The Times Blunders on Ethanol (Even After I Explained it to Them)
Last week I tried to explain why the choice of plant, whether it be a food plant or a non-food plant, that is used to make ethanol is mostly irrelevant to whether ethanol mandates raise fuel prices, at least with current technologies. I wrote:
Food prices rise not because food is converted to ethanol per se, but
because the amount of grains going into the food supply decreases. The
issue is the use of farmer's time and resources and the use of prime
cropland to grow plants for fuel rather than food for consumption. The
actual crop used to make the fuel, whether corn or switchgrass, does
not matter to food prices -- it is the removal of farmers and cropland
from food production that matters. The only way cellulosic ethanol is
likely to improve food prices in substitution for corn is by being more
efficient per acre in fuel yields than corn (which may turn out to be
the case, but has not yet been proven in this country).
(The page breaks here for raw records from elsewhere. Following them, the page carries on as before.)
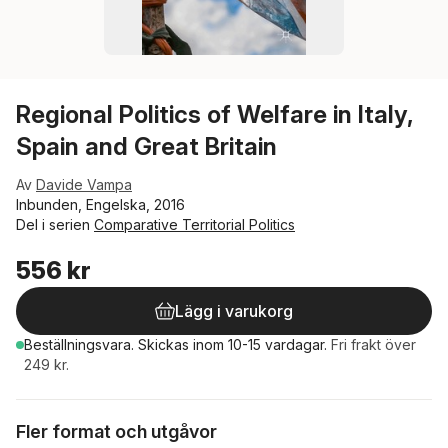
Regional Politics of Welfare in Italy,
Spain and Great Britain
Av
Davide Vampa
Inbunden, Engelska, 2016
Del i serien
Comparative Territorial Politics
556 kr
Lägg i varukorg
Beställningsvara.
Skickas
inom 10-15 vardagar
.
Fri frakt över
249 kr.
Fler format och utgåvor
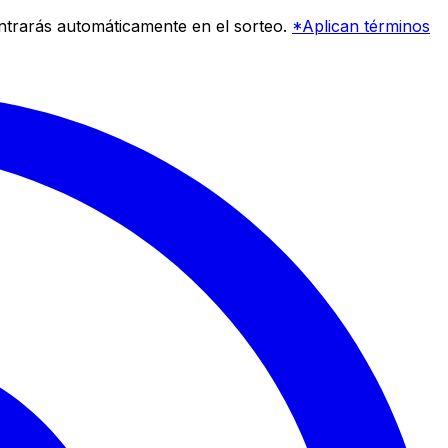
entrarás automáticamente en el sorteo.
*Aplican términos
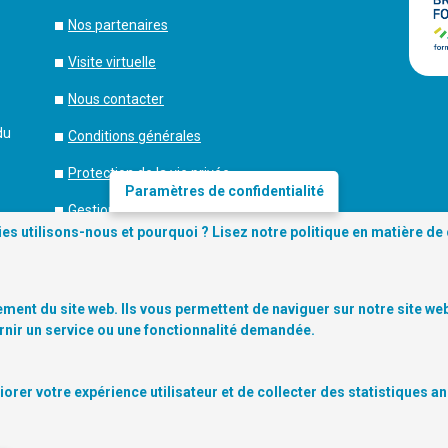
Nos partenaires
Visite virtuelle
Nous contacter
du
Conditions générales
Protection de la vie privée
Paramètres de confidentialité
Gestion des cookies
es utilisons-nous et pourquoi ? Lisez notre
politique en matière de
Se connecter
Copyright
© 2026 Digitalcity.brussels |
ment du site web. Ils vous permettent de naviguer sur notre site web 
rnir un service ou une fonctionnalité demandée.
rer votre expérience utilisateur et de collecter des statistiques a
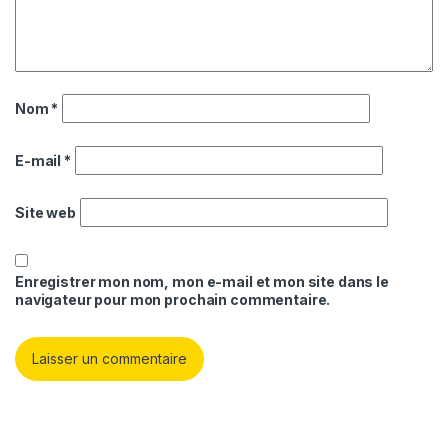
Nom
*
E-mail
*
Site web
Enregistrer mon nom, mon e-mail et mon site dans le
navigateur pour mon prochain commentaire.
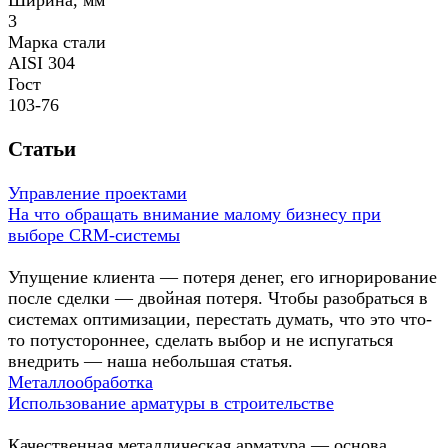
Ширина, мм
3
Марка стали
AISI 304
Гост
103-76
Статьи
Управление проектами
На что обращать внимание малому бизнесу при
выборе CRM-системы
Упущение клиента — потеря денег, его игнорирование
после сделки — двойная потеря. Чтобы разобраться в
системах оптимизации, перестать думать, что это что-
то потустороннее, сделать выбор и не испугаться
внедрить — наша небольшая статья.
Металлообработка
Использование арматуры в строительстве
Качественная металлическая арматура — основа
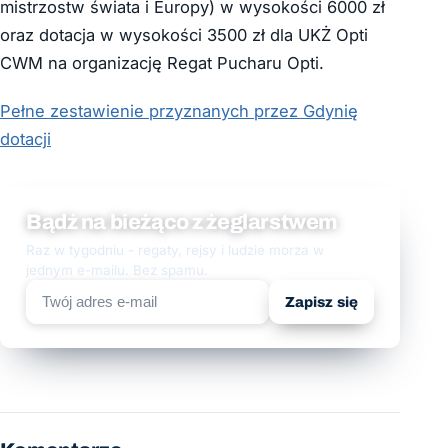
mistrzostw świata i Europy) w wysokości 6000 zł
oraz dotacja w wysokości 3500 zł dla UKŻ Opti
CWM na organizację Regat Pucharu Opti.
Pełne zestawienie przyznanych przez Gdynię
dotacji
Bądź na bieżąco z żeglarstwem
Raz w tygodniu - regaty, rejsy i ludzie morza w
jednym e-mailu. Bez spamu.
Zapisz się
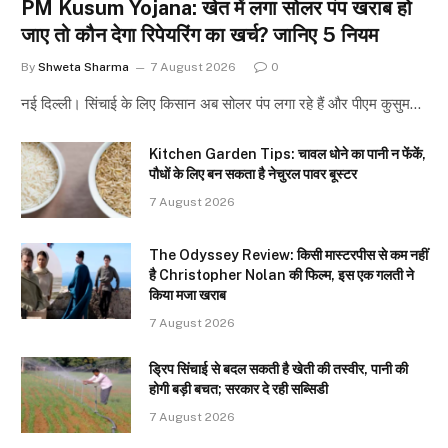
PM Kusum Yojana: खेत में लगा सोलर पंप खराब हो
जाए तो कौन देगा रिपेयरिंग का खर्च? जानिए 5 नियम
By
Shweta Sharma
7 August 2026
0
नई दिल्ली। सिंचाई के लिए किसान अब सोलर पंप लगा रहे हैं और पीएम कुसुम…
Kitchen Garden Tips: चावल धोने का पानी न फेंकें,
पौधों के लिए बन सकता है नेचुरल पावर बूस्टर
7 August 2026
The Odyssey Review: किसी मास्टरपीस से कम नहीं
है Christopher Nolan की फिल्म, इस एक गलती ने
किया मजा खराब
7 August 2026
ड्रिप सिंचाई से बदल सकती है खेती की तस्वीर, पानी की
होगी बड़ी बचत; सरकार दे रही सब्सिडी
7 August 2026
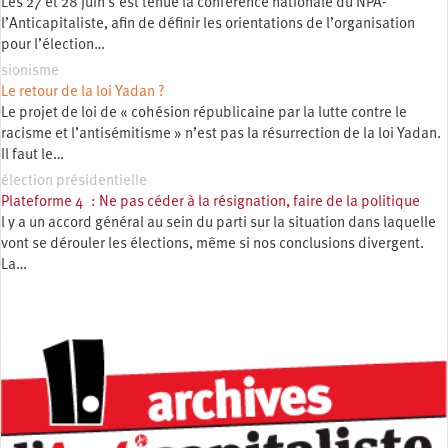
Les 27 et 28 juin s’est tenue la conférence nationale du NPA-
l’Anticapitaliste, afin de définir les orientations de l’organisation
pour l’élection…
sionisme
Le retour de la loi Yadan ?
Le projet de loi de « cohésion républicaine par la lutte contre le
racisme et l’antisémitisme » n’est pas la résurrection de la loi Yadan.
Il faut le…
élection présidentielle
Plateforme 4 : Ne pas céder à la résignation, faire de la politique
l y a un accord général au sein du parti sur la situation dans laquelle
vont se dérouler les élections, même si nos conclusions divergent.
La…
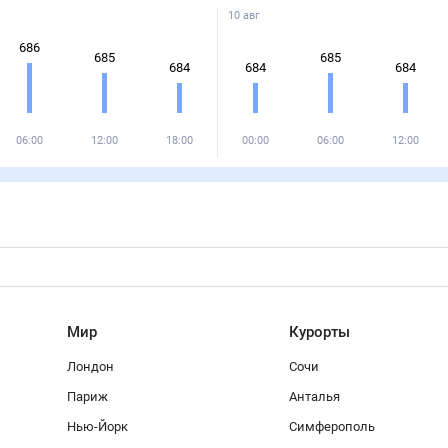
10 авг
686
685
685
684
684
684
06:00
12:00
18:00
00:00
06:00
12:00
Мир
Курорты
Лондон
Сочи
Париж
Анталья
Нью-Йорк
Симферополь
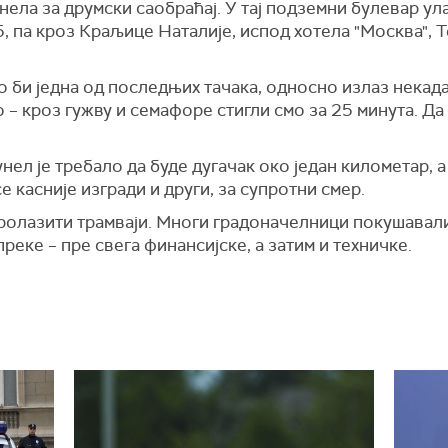
нела за друмски саобраћај. У тај подземни булевар ул
, па кроз Краљице Наталије, испод хотела "Москва", 
 би једна од последњих тачака, односно излаз некад
– кроз гужву и семафоре стигли смо за 25 минута. Да т
нел је требало да буде дугачак око један километар, а
се касније изгради и други, за супротни смер.
пролазити трамваји. Многи градоначелници покушавали 
реке – пре свега финансијске, а затим и техничке.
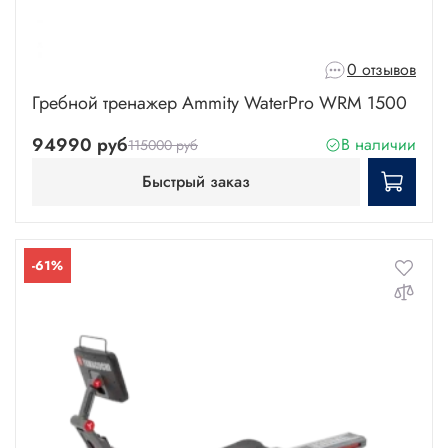
0 отзывов
Гребной тренажер Ammity WaterPro WRM 1500
94990 руб
В наличии
115000 руб
Быстрый заказ
-61%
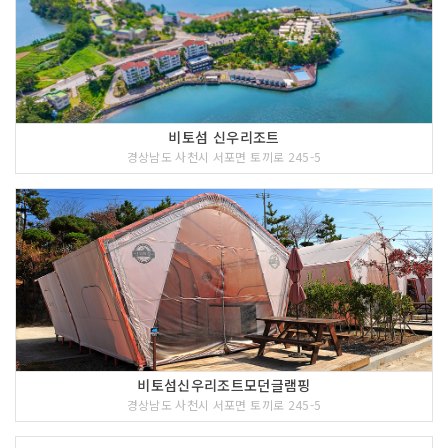
비토섬 신우리조트
경상남도 사천시 서포면 토끼로 245-5
비토섬신우리조트모던글램핑
경상남도 사천시 서포면 토끼로 245-5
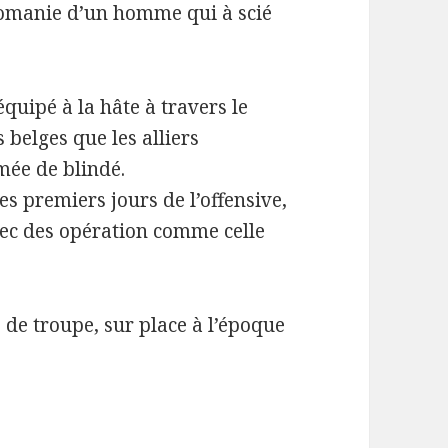
lomanie d’un homme qui à scié
quipé à la hâte à travers le
 belges que les alliers
mée de blindé.
les premiers jours de l’offensive,
avec des opération comme celle
e troupe, sur place à l’époque
mbattants – Temoignages Soldats- La bataille de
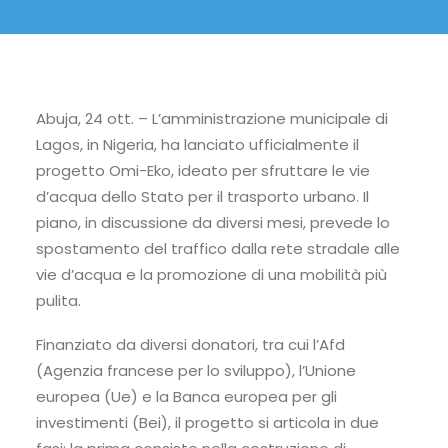
Abuja, 24 ott. – L’amministrazione municipale di
Lagos, in Nigeria, ha lanciato ufficialmente il
progetto Omi-Eko, ideato per sfruttare le vie
d’acqua dello Stato per il trasporto urbano. Il
piano, in discussione da diversi mesi, prevede lo
spostamento del traffico dalla rete stradale alle
vie d’acqua e la promozione di una mobilità più
pulita.
Finanziato da diversi donatori, tra cui l’Afd
(Agenzia francese per lo sviluppo), l’Unione
europea (Ue) e la Banca europea per gli
investimenti (Bei), il progetto si articola in due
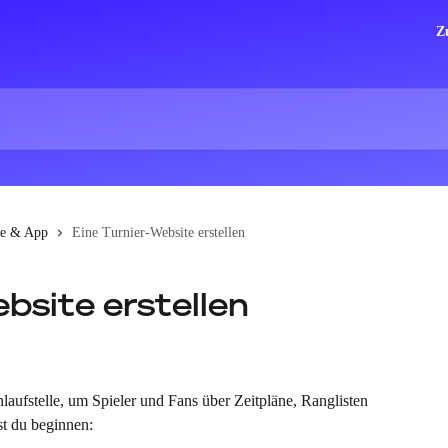
Z
te & App
Eine Turnier-Website erstellen
bsite erstellen
nlaufstelle, um Spieler und Fans über Zeitpläne, Ranglisten 
st du beginnen:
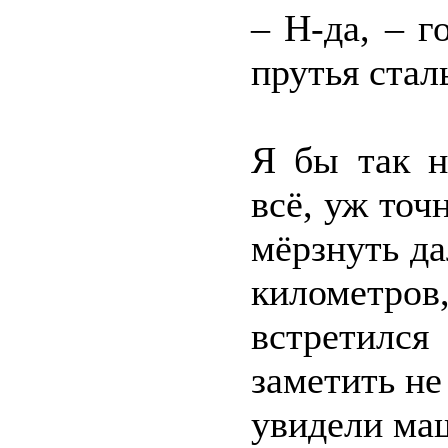
– Н-да, – г
прутья стал
Я бы так н
всё, уж точ
мёрзнуть да
километров
встретилс
заметить не
увидели маш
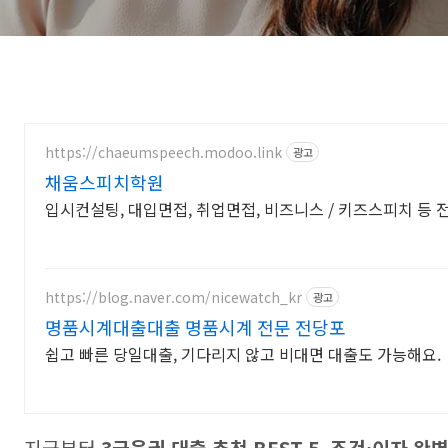
https://chaeumspeech.modoo.link
광고
채움스피치학원
입시컨설팅, 대입면접, 취업면접, 비즈니스 / 키즈스피치 등
https://blog.naver.com/nicewatch_kr
광고
명품시계대출대출 명품시계 전문 전당포
쉽고 빠른 당일대출, 기다리지 않고 비대면 대출도 가능해요.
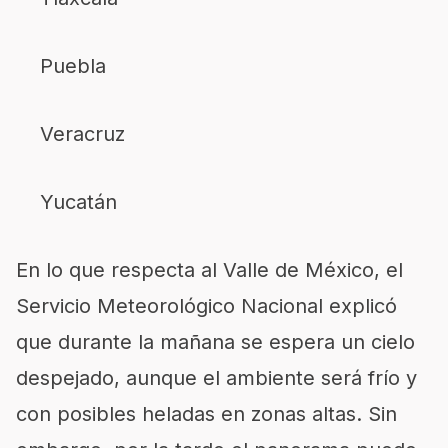
Puebla
Veracruz
Yucatán
En lo que respecta al Valle de México, el
Servicio Meteorológico Nacional explicó
que durante la mañana se espera un cielo
despejado, aunque el ambiente será frío y
con posibles heladas en zonas altas. Sin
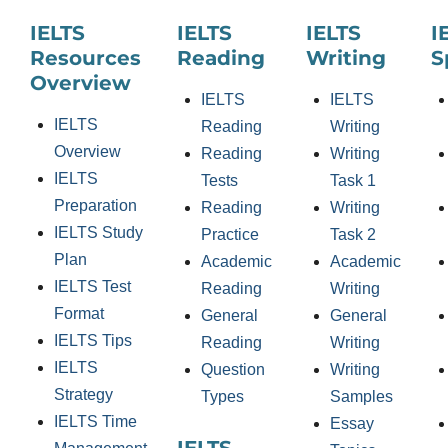
IELTS
IELTS
IELTS
I
Resources
Reading
Writing
S
Overview
IELTS
IELTS
IELTS
Reading
Writing
Overview
Reading
Writing
IELTS
Tests
Task 1
Preparation
Reading
Writing
IELTS Study
Practice
Task 2
Plan
Academic
Academic
IELTS Test
Reading
Writing
Format
General
General
IELTS Tips
Reading
Writing
IELTS
Question
Writing
Strategy
Types
Samples
IELTS Time
Essay
IELTS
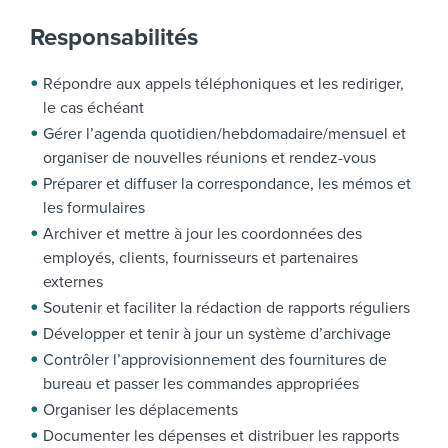
Responsabilités
Répondre aux appels téléphoniques et les rediriger,
le cas échéant
Gérer l’agenda quotidien/hebdomadaire/mensuel et
organiser de nouvelles réunions et rendez-vous
Préparer et diffuser la correspondance, les mémos et
les formulaires
Archiver et mettre à jour les coordonnées des
employés, clients, fournisseurs et partenaires
externes
Soutenir et faciliter la rédaction de rapports réguliers
Développer et tenir à jour un système d’archivage
Contrôler l’approvisionnement des fournitures de
bureau et passer les commandes appropriées
Organiser les déplacements
Documenter les dépenses et distribuer les rapports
But even so,
incremental improvements in yield don't help much, because we are
talking about enormous (40-50% or more) amounts of US cropland that
would have to be dedicated to fuel, whatever the plant technology, to
meet the current ethanol mandates.
I almost didn't post this the first time around, because I thought it was so obvious. But on Sunday the NY Times blundered right into the same silly assertion:
This does not mean that Congress should give up on biofuels as an
important part of the effort to reduce the country's dependency on
imported oil and reduce greenhouse gas emissions. What it does mean is
that some biofuels are (or are likely to be) better than others, and
that Congress should realign its tax and subsidy programs to encourage
the good ones. Unlike corn ethanol, those biofuels will not compete for
the world's food supply and will deliver significant reductions in
greenhouse gases.
Of course, the ability to produce such biofuels with these magic powers has never actually been demonstrated, but I am all for them when and if someone invents them. Efficient conversion, for example, of corn stalks, rather than corn itself, to fuel would be great and would solve this trade-off. This technology does not exist today -- and only a lot of hand-waving can translate cellulosic ethanol successes in switchgrass to corn stalks. Also recognize that even this has costs hidden to us non farmers, because corn stalks are used for a variety of purposes today. My guess is that cellulosic ethanol from corn may be economically feasible, but only after some genetic modifications of the plant itself.